Так же весело в жарких лучах полуденного солнца вьются пчелы вокруг обезматочившего улья, как и вокруг других живых ульев; так же издалека пахнет от него медом, так же влетают и вылетают из него пчелы. Но стоит приглядеться к нему, чтобы понять, что в улье этом уже нет жизни. Не так, как в живых ульях, летают пчелы, не тот запах, не тот звук поражают пчеловода. На стук пчеловода в стенку больного улья вместо прежнего, мгновенного, дружного ответа, шипенья десятков тысяч пчел, грозно поджимающих зад и быстрым боем крыльев производящих этот воздушный жизненный звук, – ему отвечают разрозненные жужжания, гулко раздающиеся в разных местах пустого улья. Из летка не пахнет, как прежде, спиртовым, душистым запахом меда и яда, не несет оттуда теплом полноты, а с запахом меда сливается запах пустоты и гнили. У летка нет больше готовящихся на погибель для защиты, поднявших кверху зады, трубящих тревогу стражей. Нет больше того ровного и тихого звука, трепетанья труда, подобного звуку кипенья, а слышится нескладный, разрозненный шум беспорядка. В улей и из улья робко и увертливо влетают и вылетают черные продолговатые, смазанные медом пчелы грабительницы; они не жалят, а ускользают от опасности. Прежде только с ношами влетали, а вылетали пустые пчелы, теперь вылетают с ношами. Пчеловод открывает нижнюю колодезню и вглядывается в нижнюю часть улья. Вместо прежде висевших до уза (нижнего дна) черных, усмиренных трудом плетей сочных пчел, держащих за ноги друг друга и с непрерывным шепотом труда тянущих вощину, – сонные, ссохшиеся пчелы в разные стороны бредут рассеянно по дну и стенкам улья. Вместо чисто залепленного клеем и сметенного веерами крыльев пола на дне лежат крошки вощин, испражнения пчел, полумертвые, чуть шевелящие ножками и совершенно мертвые, неприбранные пчелы.

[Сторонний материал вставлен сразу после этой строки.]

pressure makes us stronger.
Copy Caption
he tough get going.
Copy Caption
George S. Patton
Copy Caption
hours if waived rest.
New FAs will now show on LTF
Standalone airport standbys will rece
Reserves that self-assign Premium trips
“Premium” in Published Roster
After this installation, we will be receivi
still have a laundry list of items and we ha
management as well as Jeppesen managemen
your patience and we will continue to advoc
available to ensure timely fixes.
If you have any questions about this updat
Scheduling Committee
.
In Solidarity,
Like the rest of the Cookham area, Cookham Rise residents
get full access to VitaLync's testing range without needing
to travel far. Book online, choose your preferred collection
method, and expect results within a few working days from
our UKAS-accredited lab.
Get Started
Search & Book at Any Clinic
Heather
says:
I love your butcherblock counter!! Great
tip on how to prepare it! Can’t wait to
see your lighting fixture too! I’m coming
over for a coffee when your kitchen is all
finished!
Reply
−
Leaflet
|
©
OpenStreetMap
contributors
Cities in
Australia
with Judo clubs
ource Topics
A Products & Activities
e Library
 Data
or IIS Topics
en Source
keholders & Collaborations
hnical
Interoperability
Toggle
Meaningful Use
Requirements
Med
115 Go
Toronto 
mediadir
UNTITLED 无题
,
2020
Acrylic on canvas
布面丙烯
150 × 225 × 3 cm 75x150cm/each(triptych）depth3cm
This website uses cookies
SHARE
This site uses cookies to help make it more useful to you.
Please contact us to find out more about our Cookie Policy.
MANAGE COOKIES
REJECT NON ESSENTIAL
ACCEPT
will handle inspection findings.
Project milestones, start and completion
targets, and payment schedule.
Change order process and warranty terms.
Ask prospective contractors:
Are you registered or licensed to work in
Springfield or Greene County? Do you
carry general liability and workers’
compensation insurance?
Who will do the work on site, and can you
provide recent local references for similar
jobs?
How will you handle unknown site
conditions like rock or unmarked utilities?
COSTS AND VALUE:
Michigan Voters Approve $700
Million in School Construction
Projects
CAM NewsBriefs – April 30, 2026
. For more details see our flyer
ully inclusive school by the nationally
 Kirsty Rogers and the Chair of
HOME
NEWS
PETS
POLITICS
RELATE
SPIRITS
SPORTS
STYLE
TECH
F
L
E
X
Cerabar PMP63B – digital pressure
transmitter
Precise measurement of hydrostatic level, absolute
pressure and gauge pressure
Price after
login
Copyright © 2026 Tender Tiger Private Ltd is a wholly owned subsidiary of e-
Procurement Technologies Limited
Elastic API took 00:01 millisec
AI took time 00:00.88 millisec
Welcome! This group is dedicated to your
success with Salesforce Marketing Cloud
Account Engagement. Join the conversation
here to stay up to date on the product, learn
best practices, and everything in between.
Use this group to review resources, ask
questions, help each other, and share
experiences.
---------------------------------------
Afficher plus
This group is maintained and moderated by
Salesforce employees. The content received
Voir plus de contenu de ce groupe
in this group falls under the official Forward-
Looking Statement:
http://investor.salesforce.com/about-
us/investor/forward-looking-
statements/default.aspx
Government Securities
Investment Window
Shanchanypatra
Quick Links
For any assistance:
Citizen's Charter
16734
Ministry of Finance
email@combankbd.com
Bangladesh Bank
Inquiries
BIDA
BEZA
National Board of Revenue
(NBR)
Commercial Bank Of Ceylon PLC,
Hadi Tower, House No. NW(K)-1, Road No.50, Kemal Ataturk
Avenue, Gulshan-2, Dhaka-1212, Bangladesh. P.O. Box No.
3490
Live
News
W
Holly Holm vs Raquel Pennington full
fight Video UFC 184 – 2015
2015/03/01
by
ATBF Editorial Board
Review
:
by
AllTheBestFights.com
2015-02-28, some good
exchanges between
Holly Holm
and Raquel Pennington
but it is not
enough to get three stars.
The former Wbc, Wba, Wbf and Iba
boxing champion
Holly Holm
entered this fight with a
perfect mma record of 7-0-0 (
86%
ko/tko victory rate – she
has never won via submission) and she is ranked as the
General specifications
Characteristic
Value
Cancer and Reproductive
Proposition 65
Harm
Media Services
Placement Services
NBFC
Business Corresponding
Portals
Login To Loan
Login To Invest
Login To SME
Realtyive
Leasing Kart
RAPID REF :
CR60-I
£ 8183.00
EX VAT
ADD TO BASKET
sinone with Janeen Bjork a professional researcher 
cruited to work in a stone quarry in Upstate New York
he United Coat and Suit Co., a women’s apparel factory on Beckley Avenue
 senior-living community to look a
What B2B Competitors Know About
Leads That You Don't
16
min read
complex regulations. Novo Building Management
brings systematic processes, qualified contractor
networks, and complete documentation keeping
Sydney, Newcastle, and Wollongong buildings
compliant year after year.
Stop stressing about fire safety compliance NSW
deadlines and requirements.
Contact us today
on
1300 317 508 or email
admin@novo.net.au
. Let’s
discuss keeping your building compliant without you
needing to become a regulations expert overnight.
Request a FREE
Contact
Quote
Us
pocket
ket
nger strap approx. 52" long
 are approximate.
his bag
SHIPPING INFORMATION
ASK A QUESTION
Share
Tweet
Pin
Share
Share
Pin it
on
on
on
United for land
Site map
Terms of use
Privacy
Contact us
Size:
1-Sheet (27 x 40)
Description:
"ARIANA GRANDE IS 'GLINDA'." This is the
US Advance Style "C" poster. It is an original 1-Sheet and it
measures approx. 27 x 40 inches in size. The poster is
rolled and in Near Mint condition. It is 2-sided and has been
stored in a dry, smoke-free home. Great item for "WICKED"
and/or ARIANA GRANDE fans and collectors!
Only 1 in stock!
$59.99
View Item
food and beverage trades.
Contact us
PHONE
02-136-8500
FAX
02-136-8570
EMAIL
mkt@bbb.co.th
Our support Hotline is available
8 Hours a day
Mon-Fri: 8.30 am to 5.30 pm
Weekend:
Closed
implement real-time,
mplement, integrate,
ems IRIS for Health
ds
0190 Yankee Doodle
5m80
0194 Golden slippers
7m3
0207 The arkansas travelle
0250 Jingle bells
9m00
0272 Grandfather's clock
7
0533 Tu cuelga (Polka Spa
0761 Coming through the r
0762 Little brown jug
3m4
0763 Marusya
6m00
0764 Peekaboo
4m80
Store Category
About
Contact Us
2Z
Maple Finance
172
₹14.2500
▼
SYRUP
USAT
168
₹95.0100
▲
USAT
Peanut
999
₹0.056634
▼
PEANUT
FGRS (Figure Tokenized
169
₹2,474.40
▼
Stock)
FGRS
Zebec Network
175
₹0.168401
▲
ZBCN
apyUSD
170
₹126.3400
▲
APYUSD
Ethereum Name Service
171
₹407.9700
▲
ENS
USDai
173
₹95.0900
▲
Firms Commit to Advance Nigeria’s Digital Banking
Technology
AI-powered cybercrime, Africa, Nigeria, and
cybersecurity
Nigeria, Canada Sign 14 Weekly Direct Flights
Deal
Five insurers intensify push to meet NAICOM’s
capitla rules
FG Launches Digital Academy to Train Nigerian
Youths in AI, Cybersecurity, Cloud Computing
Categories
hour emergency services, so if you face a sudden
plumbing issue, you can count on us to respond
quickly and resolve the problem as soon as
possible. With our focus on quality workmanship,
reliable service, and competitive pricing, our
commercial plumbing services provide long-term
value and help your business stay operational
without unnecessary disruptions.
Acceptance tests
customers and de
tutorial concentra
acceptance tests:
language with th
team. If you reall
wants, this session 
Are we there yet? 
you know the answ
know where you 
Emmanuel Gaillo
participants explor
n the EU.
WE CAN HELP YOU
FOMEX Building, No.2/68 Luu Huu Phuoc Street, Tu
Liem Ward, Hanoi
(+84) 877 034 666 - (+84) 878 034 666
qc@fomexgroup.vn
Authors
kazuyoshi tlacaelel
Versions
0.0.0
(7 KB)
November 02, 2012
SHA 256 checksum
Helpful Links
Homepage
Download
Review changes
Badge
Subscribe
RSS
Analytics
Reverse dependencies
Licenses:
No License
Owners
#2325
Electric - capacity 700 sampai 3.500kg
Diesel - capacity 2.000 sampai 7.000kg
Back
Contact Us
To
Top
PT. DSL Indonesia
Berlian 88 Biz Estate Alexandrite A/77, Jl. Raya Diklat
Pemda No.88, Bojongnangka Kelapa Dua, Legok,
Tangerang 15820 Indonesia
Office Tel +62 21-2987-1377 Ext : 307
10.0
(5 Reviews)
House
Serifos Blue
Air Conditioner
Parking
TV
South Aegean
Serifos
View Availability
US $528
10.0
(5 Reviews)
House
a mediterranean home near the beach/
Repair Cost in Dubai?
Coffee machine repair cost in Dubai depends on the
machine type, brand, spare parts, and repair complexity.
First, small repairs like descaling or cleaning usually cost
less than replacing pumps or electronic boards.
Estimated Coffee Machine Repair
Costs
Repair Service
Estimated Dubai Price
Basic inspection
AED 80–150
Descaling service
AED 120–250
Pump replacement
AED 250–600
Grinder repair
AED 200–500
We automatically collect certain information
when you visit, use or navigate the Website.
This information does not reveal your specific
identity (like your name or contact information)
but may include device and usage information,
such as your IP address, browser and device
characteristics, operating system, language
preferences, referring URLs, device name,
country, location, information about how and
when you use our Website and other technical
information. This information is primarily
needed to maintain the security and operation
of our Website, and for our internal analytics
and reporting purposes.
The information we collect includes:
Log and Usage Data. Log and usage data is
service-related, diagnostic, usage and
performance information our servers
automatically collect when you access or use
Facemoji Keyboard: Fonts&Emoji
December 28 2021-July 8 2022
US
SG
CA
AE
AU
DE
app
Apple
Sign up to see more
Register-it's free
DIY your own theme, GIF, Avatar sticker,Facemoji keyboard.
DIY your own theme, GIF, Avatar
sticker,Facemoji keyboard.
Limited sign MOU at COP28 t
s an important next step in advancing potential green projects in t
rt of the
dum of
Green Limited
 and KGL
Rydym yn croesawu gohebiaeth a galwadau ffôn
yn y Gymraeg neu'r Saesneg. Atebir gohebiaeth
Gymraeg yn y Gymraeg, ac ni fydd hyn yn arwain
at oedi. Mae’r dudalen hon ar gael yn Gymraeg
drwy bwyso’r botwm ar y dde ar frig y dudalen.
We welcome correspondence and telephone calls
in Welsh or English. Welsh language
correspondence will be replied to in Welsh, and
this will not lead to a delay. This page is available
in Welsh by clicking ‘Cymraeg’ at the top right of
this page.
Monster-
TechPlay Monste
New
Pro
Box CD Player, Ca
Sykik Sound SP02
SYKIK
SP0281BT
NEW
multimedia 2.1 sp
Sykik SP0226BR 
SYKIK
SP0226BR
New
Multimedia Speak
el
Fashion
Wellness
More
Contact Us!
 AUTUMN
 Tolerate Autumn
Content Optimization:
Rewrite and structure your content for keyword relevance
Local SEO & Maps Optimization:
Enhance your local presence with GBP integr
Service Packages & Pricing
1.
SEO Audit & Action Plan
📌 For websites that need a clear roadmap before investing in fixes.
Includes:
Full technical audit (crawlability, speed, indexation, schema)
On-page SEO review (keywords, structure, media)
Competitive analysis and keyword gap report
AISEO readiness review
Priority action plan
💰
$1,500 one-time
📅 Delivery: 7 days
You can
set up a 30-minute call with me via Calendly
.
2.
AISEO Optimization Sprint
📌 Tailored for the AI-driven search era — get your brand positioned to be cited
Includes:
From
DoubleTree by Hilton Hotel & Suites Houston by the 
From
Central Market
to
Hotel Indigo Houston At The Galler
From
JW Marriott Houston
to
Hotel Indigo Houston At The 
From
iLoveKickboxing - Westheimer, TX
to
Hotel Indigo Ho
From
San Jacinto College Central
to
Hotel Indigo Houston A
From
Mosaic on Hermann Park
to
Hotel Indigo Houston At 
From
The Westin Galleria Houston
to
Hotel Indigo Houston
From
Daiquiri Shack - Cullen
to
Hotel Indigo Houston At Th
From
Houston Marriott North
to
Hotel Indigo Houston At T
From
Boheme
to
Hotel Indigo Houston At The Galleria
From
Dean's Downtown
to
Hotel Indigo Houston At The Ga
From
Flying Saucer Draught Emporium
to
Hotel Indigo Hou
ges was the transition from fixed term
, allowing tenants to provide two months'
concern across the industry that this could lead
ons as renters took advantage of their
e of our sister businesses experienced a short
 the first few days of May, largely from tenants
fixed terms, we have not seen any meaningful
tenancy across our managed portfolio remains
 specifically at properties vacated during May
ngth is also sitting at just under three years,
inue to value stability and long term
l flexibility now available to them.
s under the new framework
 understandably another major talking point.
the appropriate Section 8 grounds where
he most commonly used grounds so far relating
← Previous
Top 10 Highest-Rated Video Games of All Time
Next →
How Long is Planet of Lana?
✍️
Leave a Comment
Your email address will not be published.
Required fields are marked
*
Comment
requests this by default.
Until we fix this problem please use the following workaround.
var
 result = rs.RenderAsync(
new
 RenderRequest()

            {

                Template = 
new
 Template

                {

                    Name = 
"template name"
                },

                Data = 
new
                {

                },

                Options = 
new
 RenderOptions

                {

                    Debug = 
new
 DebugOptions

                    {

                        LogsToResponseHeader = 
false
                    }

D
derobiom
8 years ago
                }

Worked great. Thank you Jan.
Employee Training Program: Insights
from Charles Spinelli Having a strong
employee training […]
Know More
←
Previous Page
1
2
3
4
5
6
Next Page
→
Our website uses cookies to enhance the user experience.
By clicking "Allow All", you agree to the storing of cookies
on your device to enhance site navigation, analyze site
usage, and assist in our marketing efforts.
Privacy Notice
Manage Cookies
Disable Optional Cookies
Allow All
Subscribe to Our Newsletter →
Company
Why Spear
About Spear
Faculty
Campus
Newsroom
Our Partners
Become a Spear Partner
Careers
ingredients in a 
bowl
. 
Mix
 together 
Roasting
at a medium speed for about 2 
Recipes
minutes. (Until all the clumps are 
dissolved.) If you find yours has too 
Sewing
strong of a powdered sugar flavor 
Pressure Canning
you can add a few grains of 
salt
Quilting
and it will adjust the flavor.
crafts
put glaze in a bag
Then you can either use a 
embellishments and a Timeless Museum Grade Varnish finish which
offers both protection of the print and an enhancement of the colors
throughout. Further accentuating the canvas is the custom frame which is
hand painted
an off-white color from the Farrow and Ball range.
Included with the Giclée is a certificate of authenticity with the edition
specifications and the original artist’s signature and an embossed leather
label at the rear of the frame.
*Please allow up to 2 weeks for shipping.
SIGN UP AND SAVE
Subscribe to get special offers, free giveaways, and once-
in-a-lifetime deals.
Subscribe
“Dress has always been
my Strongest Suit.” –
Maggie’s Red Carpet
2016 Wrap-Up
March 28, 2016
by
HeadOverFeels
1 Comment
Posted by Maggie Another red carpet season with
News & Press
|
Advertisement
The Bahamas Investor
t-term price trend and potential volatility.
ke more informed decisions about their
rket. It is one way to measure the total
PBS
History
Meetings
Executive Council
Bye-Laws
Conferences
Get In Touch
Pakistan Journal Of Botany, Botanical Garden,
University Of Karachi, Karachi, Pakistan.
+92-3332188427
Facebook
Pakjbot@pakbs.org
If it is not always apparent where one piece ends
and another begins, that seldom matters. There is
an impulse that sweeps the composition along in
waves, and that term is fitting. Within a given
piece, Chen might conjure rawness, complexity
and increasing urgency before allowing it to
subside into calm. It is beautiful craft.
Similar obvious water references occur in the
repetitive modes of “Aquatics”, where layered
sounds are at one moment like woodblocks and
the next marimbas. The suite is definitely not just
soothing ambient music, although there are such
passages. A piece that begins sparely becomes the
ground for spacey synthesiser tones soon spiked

Пчеловод открывает верхнюю колодезню и осматривает голову улья. Вместо сплошных рядов пчел, облепивших все промежутки сотов и греющих детву, он видит искусную, сложную работу сотов, но уже не в том виде девственности, в котором она бывала прежде. Все запущено и загажено. Грабительницы – черные пчелы – шныряют быстро и украдисто по работам; свои пчелы, ссохшиеся, короткие, вялые, как будто старые, медленно бродят, никому не мешая, ничего не желая и потеряв сознание жизни. Трутни, шершни, шмели, бабочки бестолково стучатся на лету о стенки улья. Кое где между вощинами с мертвыми детьми и медом изредка слышится с разных сторон сердитое брюзжание; где нибудь две пчелы, по старой привычке и памяти очищая гнездо улья, старательно, сверх сил, тащат прочь мертвую пчелу или шмеля, сами не зная, для чего они это делают. В другом углу другие две старые пчелы лениво дерутся, или чистятся, или кормят одна другую, сами не зная, враждебно или дружелюбно они это делают. В третьем месте толпа пчел, давя друг друга, нападает на какую нибудь жертву и бьет и душит ее. И ослабевшая или убитая пчела медленно, легко, как пух, спадает сверху в кучу трупов. Пчеловод разворачивает две средние вощины, чтобы видеть гнездо. Вместо прежних сплошных черных кругов спинка с спинкой сидящих тысяч пчел и блюдущих высшие тайны родного дела, он видит сотни унылых, полуживых и заснувших остовов пчел. Они почти все умерли, сами не зная этого, сидя на святыне, которую они блюли и которой уже нет больше. От них пахнет гнилью и смертью. Только некоторые из них шевелятся, поднимаются, вяло летят и садятся на руку врагу, не в силах умереть, жаля его, – остальные, мертвые, как рыбья чешуя, легко сыплются вниз. Пчеловод закрывает колодезню, отмечает мелом колодку и, выбрав время, выламывает и выжигает ее.
Так пуста была Москва, когда Наполеон, усталый, беспокойный и нахмуренный, ходил взад и вперед у Камерколлежского вала, ожидая того хотя внешнего, но необходимого, по его понятиям, соблюдения приличий, – депутации.
В разных углах Москвы только бессмысленно еще шевелились люди, соблюдая старые привычки и не понимая того, что они делали.
Когда Наполеону с должной осторожностью было объявлено, что Москва пуста, он сердито взглянул на доносившего об этом и, отвернувшись, продолжал ходить молча.
– Подать экипаж, – сказал он. Он сел в карету рядом с дежурным адъютантом и поехал в предместье.
– «Moscou deserte. Quel evenemeDt invraisemblable!» [«Москва пуста. Какое невероятное событие!»] – говорил он сам с собой.
Он не поехал в город, а остановился на постоялом дворе Дорогомиловского предместья.